Конгаров закатал рукава рубашки по локоть и завладел жерновцами:

— Твое ли дело — молоть? В доме столько молодых.

— Аннычах торопится, ей скучно — как сыплет крупу, так и обратно идет крупа.

— А я на что? Как молоть — мелко, крупно? На лепешки, значит — помельче.

— Ты умеешь ли?

— Смотри. Буду плохо — бей по рукам.

— Скажет тоже, — упрекнула его старуха. — И так неудобно — заставила гостя работать.

— Лепешки гость будет кушать? Лепешек-то дашь мне?

— Как можно не дать?

— Вот я и хочу намолоть побольше. Лепешки я люблю.

Он когда-то молол и теперь быстро припомнил это нехитрое дело. Мука получалась хорошая.

— А мне что делать? Отдыхать? — Старуха села, положила руки на колени и засмеялась. — Нет, не умею. — Пустым рукам было неловко, тоскливо. — Вот дожила: работать трудно и без дела не могу. Нас как учили: ты одно не успел, а мать сует уже другое, третье. — Вздохнула, пошла в комнатку и вернулась с вязаньем. — Зима хоть и далеко, а все равно будет, чулки пригодятся.

Обоим стало хорошо. Конгаров будто вернулся в те самые счастливые дни детства, когда мать была дома, здорова, печка натоплена, из нее дышит допекающийся хлеб, и снова шумят жерновцы. А для Тойзы будто свершилось несбыточное — у нее есть сын, большой сын.

Вошла Аннычах с тарелками.

— Проснулся, а мы-то спорим: будить — не будить. Мать говорит: «Буди, ужин готов», а я: «Пускай спит. Сон дороже нашей каши». А что скажет гость?

— Я люблю вдоволь и сна и каши.

— Моя Аннычах думает угощать тебя одним сном, — сказала Тойза. — Тарелок-то, видишь, только две принесла.

Аннычах озорно покосилась на мать, на Конгарова, уже изрядно запыленного мукой, и отшутилась:

— Нет, не одним. Теперь я знаю, как угощать надо. Сперва скажу: мели муку, коли дрова, вари обед, а сварит: ложись спать, обедать мы одни будем, обедать мы не ленивы.

Сказав это, она испугалась, но все были настроены благодушно, шутка никого не обидела.

— Муки довольно, — объявила Тойза. — Будем ужинать.

Ужин прошел в том же благодушном, веселом настроении.
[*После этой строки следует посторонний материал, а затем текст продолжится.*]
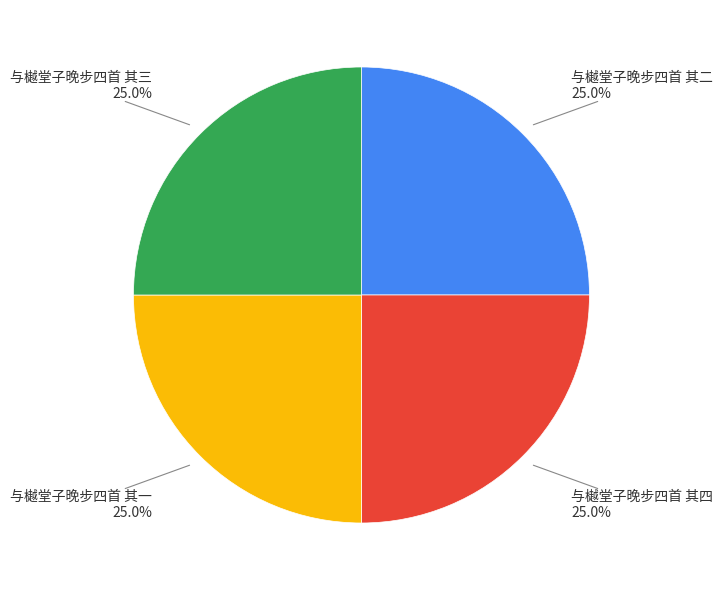

How many segments does this pie chart have?

4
Тойза принялась мыть посуду, Аннычах ушла устраивать на ночь скотину, птицу, Конгаров — колоть дрова.

Хорошо после целой зимы, проведенной за книгами да бумагами, помахать топором. Он заносит его через голову за спину, насколько могут руки, грудь при этом расширяется почти вдвое, кажется, что в ней распахиваются все двери и окна и она наполняется до самых отдаленных уголочков свежим воздухом. И такое обыденное дело, как дыхание, вдруг становится наслаждением. Каждый мускул, сустав, косточка начинают петь: они нужны, о них вспомнили. Они давно не работали так, всем хором, и сначала получается некоторый разнобой, но от удара к удару лад больше, и вот уже раз за разом топор без промаха находит сердцевину чурки.

Напиленные дрова переколоты все. Жалко. Он только раззудился.

— Тойза, дай-ка еще дельце! Нечего? Урсанах делал бы что-нибудь? Давай я за него сделаю.

Тойза высовывается с терраски, но не видит на дворе никакого дела.

— Урсанах теперь закурил бы трубку и говорил бы с кем-нибудь. Может, ругал бы кого-нибудь.

— Любит ругаться?

— Любит — не любит, а надо. Какой же хозяин, которого никто не боится? — и с гордостью: — Наш Урсанах — хозяин.

Конгаров закуривает трубку, садится на крылечко и глядит, как наступает вечер. У холмов, курганов и могильных плит лежат причудливые тени. Аннычах гонит гусей. Они бредут веревочкой: впереди гусыня, за ней — желтоватые, еще не оперившиеся гусята, позади гусак; переступая из теневых пятен в освещенные, гусята становятся оранжевыми, будто вспыхивают. Загорелая, ярко одетая Аннычах тоже будто вспыхивает.